This work addresses the challenge of optimizing under the max-min criterion in multi-objective reinforcement learning (MO-RL). We formulate the problem as a two-player zero-sum regularized continuous game and develop an efficient policy update algorithm based on mirror descent. Our approach delivers the first global last-iterate convergence guarantee for this setting. A key innovation is the introduction of an adaptive regularization mechanism, coupled with a unified analytical framework that jointly handles exact and approximate policy evaluation—yielding tight sample complexity bounds. The theoretical analysis is established for tabular MDPs, while empirical evaluation demonstrates substantial improvements over existing baselines in deep RL settings. Overall, our method establishes a new paradigm for max-min MO-RL that bridges rigorous theoretical foundations with practical efficacy.
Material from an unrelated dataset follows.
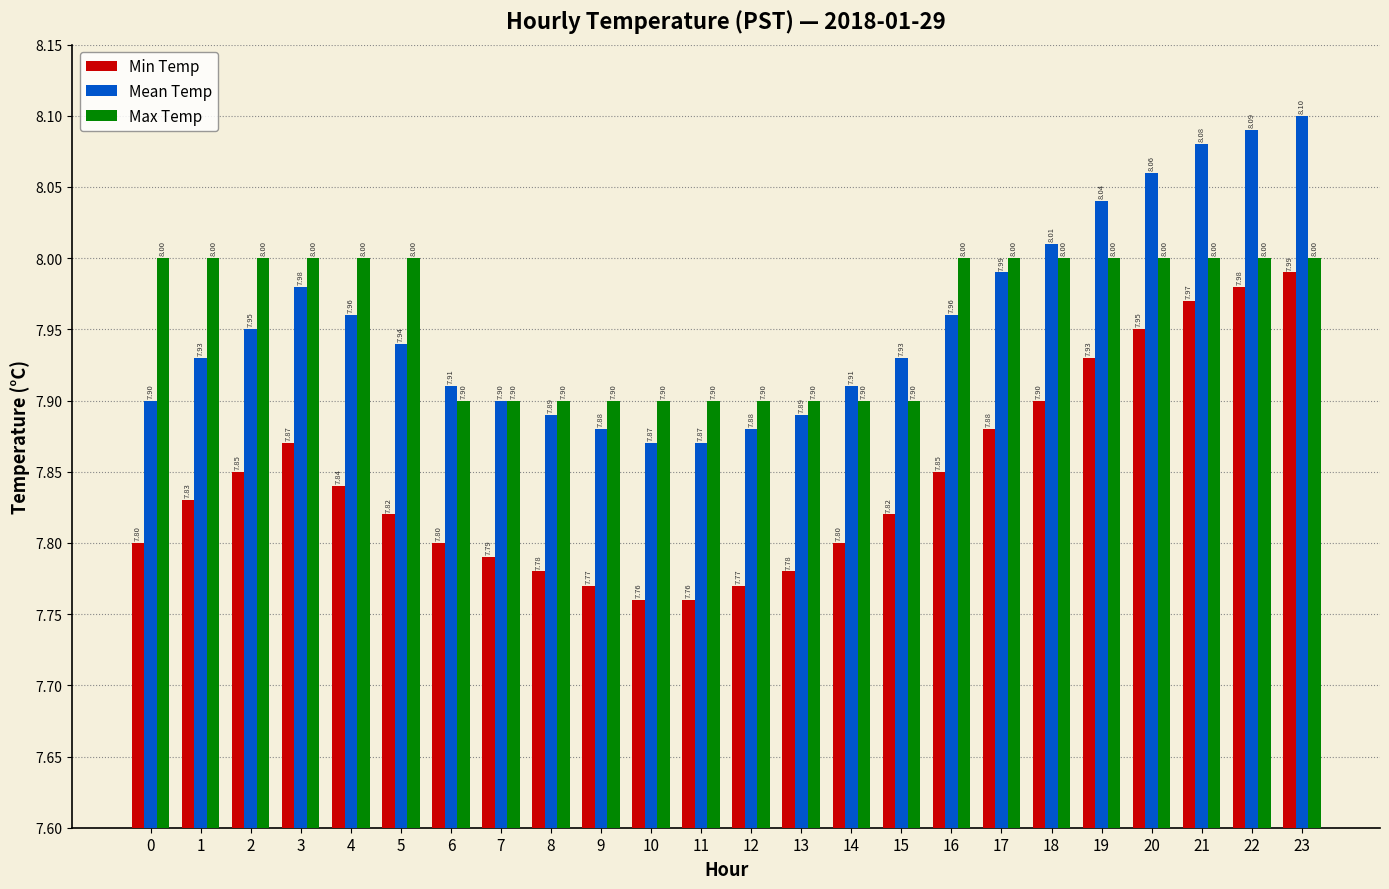

What is the sum of all Min Temp values?

188.3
In this paper, we propose a provably convergent and practical framework for multi-objective reinforcement learning with max-min criterion. From a game-theoretic perspective, we reformulate max-min multi-objective reinforcement learning as a two-player zero-sum regularized continuous game and introduce an efficient algorithm based on mirror descent. Our approach simplifies the policy update while ensuring global last-iterate convergence. We provide a comprehensive theoretical analysis on our algorithm, including iteration complexity under both exact and approximate policy evaluations, as well as sample complexity bounds. To further enhance performance, we modify the proposed algorithm with adaptive regularization. Our experiments demonstrate the convergence behavior of the proposed algorithm in tabular settings, and our implementation for deep reinforcement learning significantly outperforms previous baselines in many MORL environments.